Донской временник Донской временник Донской временник
ДОНСКОЙ ВРЕМЕННИК (альманах)
 
АРХИВ КРАЕВЕДА
 
ПАМЯТНЫЕ ДАТЫ
 

 
Малюкова Л. Н. Писатель забытый и возвращённый // Донской временник / Дон. гос. публ. б-ка. Ростов-на-Дону, 2020. Вып. 29-й. URL: http://www.donvrem.dspl.ru/Files/article/m18/1/art.aspx?art_id=1816

ДОНСКОЙ ВРЕМЕННИК. Вып. 29-й

Жизнь и творчество писателей

Л. Н. МАЛЮКОВА

ПИСАТЕЛЬ ЗАБЫТЫЙ И ВОЗВРАЩЁННЫЙ

История русской литературы не знает более трагической судьбы, чем судьба Ф. Д. Крюкова. Сегодня очевидно: нет у него и точного захоронения, – ни могилы, ни креста. В воспоминаниях современников, разделивших с ним весь ужас братоубийственной Вандеи, сохранилось лишь общее определение: умер на Кубани при отступлении от возвратного тифа. Последние сведения о погребении писателя близ хутора Незаймановский Тимашёвского района также не имеют пока подтверждения.

▶ _Представленные данные_
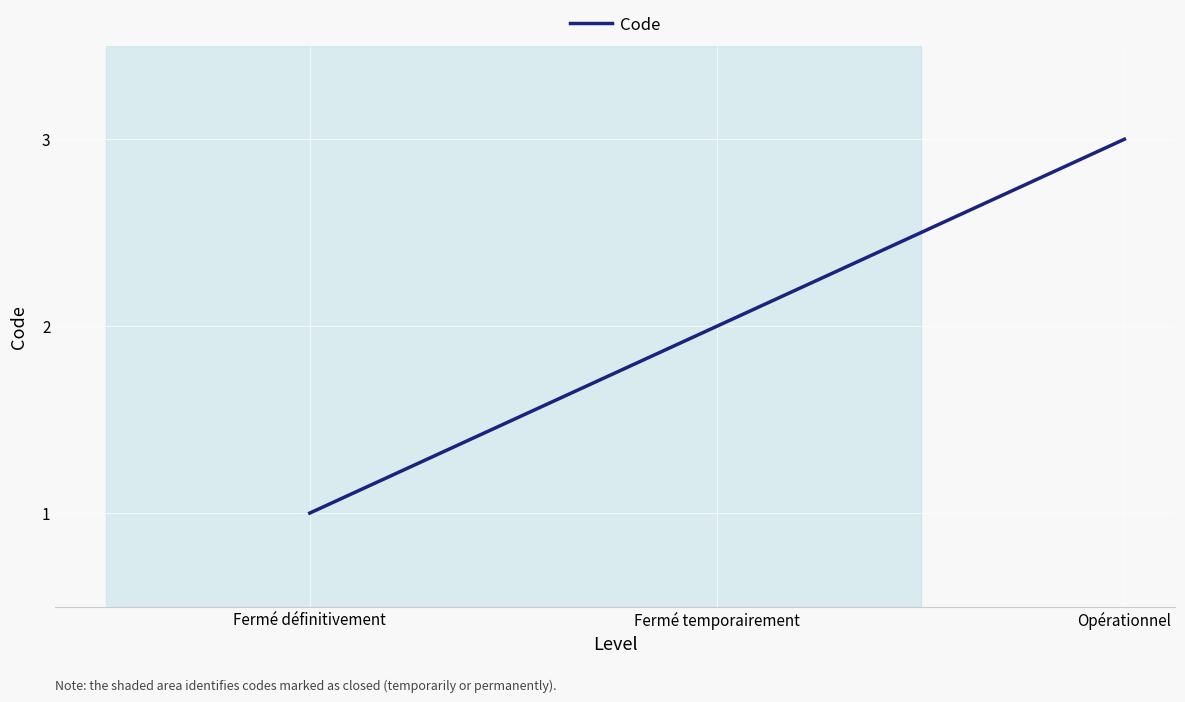

At which label is the value closest to 2?

Fermé temporairement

▶ _Задание A_
Перечислите, пожалуйста, все географические названия из двух последних предложений статьи о Ф. Д. Крюкове, где говорится о его смерти и погребении.
▶ _Задание B_
Допишите следующий фрагмент статьи о Ф. Д. Крюкове, начав сразу после её последнего предложения.

▶ _Ответ A_
Кубань, хутор Незаймановский, Тимашёвский район.

▶ _Ответ B_
Фото из фонда Дома русского зарубежья имиени А. Солженицына

Впрочем, этот жребий творческой личности в российском безвременье не исключение (О. Мандельштам, Н. Гумилёв, М. Цветаева, В. Хлебников, Н. Клюев, В. Мейерхольд…). Но от каждого сохранялись в памяти поколений их творения. Иное Фёдор Крюков. Семьдесят лет его имя обрастало неизвестностью, вычёркивалось из всех анналов культурного наследия. Публикация чёрного тома «Повести и рассказы» (1990) воспринималась как чрезвычайная неожиданность, прорыв из тёмной бездны времени: наша непредсказуемая эпоха работала на писателя. Сегодня его книги издаются и переиздаются, из многопудовых архивов извлекается ранее неизвестное. Творчество Крюкова изучает, исследует целая группа российских учёных (А. Венков, Л. Дода, А. Лавров, А. Г. Макаров, А. Метасов, М. Михеев, И. Мурашкин, В. Самарин, А. Чернов). Восстанавливается «родимый очаг» писателя в станице Глазуновской, а в юбилейный год состоялись научные конференции в городах России, где его судьба оставила неизгладимый след (Санкт-Петербург, Пушкинский Дом; Орёл; Ростов-на-Дону), открыт обелиск в Краснодарском крае (хутор Незаймановский).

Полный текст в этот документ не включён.